I also began work on various dock facilities, such as a modular ore dock for a Twin Harbors-like scene; a container crane; stay tuned.

I’ll get pictures uploaded and posted as time permits.

My Winter Hiatus Starts November 30

My wife and I (and the dog) enjoy the warmer winters of northern Alabama over those of unpredictable southern Ohio. This year we plan to spend November 30 through about February 15 in Alabama. Obviously I cannot move my entire operation with us, so many kits will not be available during that time. I do bring a small cuttter and some supplies to fill custom orders. If you would like to order a kit or a built-up during that time, please let me know by November 28, and I’ll either ship it before we leave or bring the necessary gear to ship it from Alabama. Some of the larger ships require many sheets of styrene and extensive brass and cast parts; these can be fulfilled if I know ahead of time.

I spend my work time in Alabama developing new ships and cutting the first prototypes. The new small Cameo cutter has proven to be a delight, but has a tough time cutting through .020″ (0.5 mm) styrene, which the big BlackCat cutter devours, literally and sometimes with a great mess. The old Silhouette SD, stressed repeatedly to near death, has been retired.

Any suggestions for interesting ships for N or Z scale? I plan to do a HandyMax-size bulk freighter in both Z and N. That’s about 620′ (187 m) long by 85′ (26 m) in beam. And perhaps a modern off-shore supply vessel of about 200′ (60 m) length. Or any structures similar to the 250′ (75 m) self-unloader crane that I hope to introduce before leaving?

Thanks all!

New 180′ Coastal Freighter/Tanker/Container Ship

Small Ships that Serve Worldwide


These small ships serve thousands of small harbors all around the world. This model is based on the dimensions of a small freighter based in Juneau, Alaska.
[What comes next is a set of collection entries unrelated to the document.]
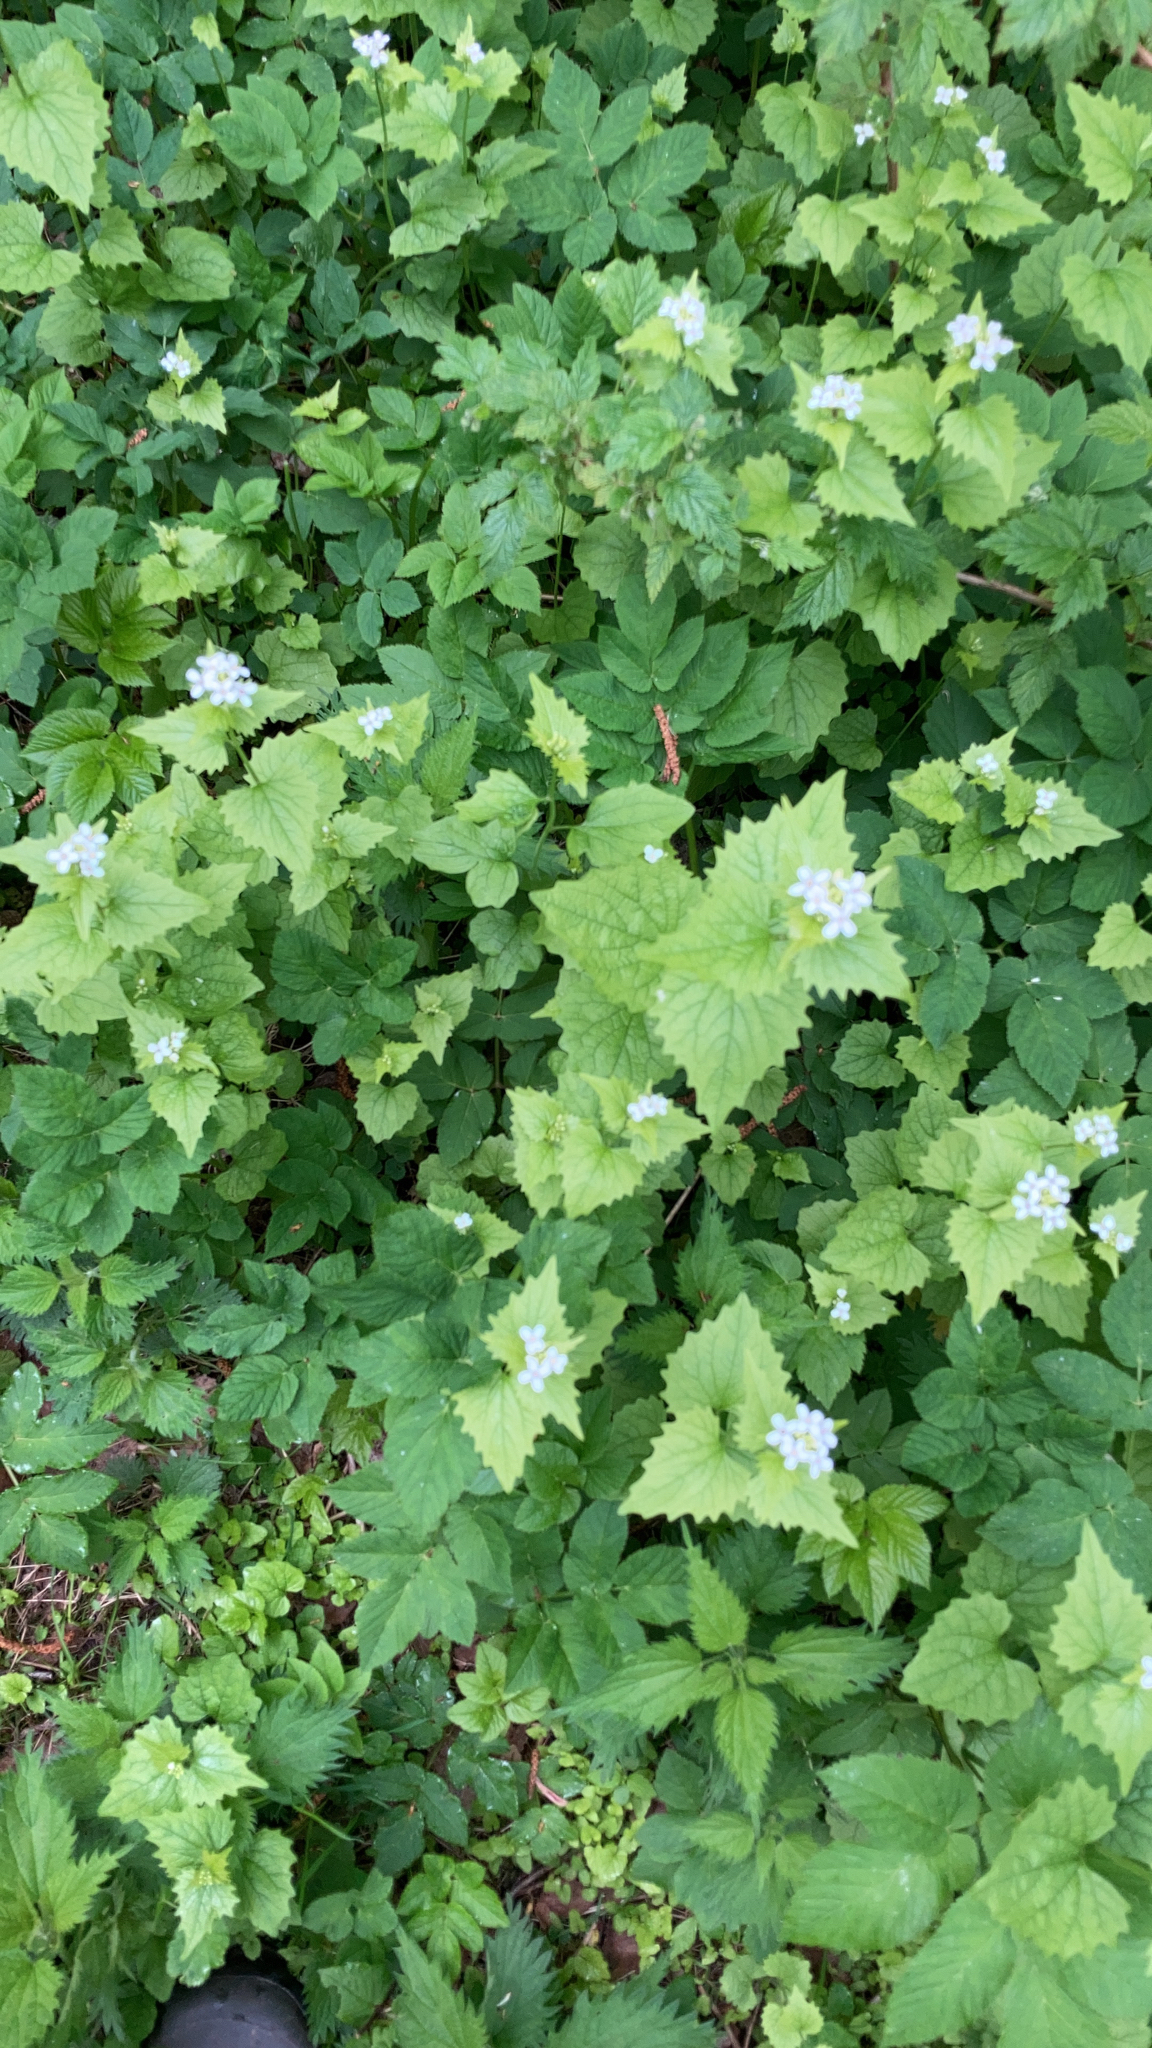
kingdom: Plantae
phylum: Tracheophyta
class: Magnoliopsida
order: Brassicales
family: Brassicaceae
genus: Alliaria
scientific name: Alliaria petiolata
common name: Garlic mustard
It is 180 scale feet (54 m) long, with a beam of 28 feet (8.5 m). The model is thus 13.5 inches (343 mm) long and 2.2 inches (54 mm) wide. Height to the top of the navigation bridge, minus antennae, is 2.8 inches (72 mm).


The three hatches can be modeled open and stacked, or closed. There are two main hydraulic cargo cranes, plus a forward long-reach post and boom. Custom photo-etched brass railings and stairways, custom-made windlass and rear winch, lifeboat, davits, anchors, bitts and other small parts fill out the kit. The gunwhales are raised just as on the prototype.


This is an easy kit to build. Kit prices is US $99.00 plus shipping. A basic built-up model is $450 plus shipping; a superdetailed built-up model is $650.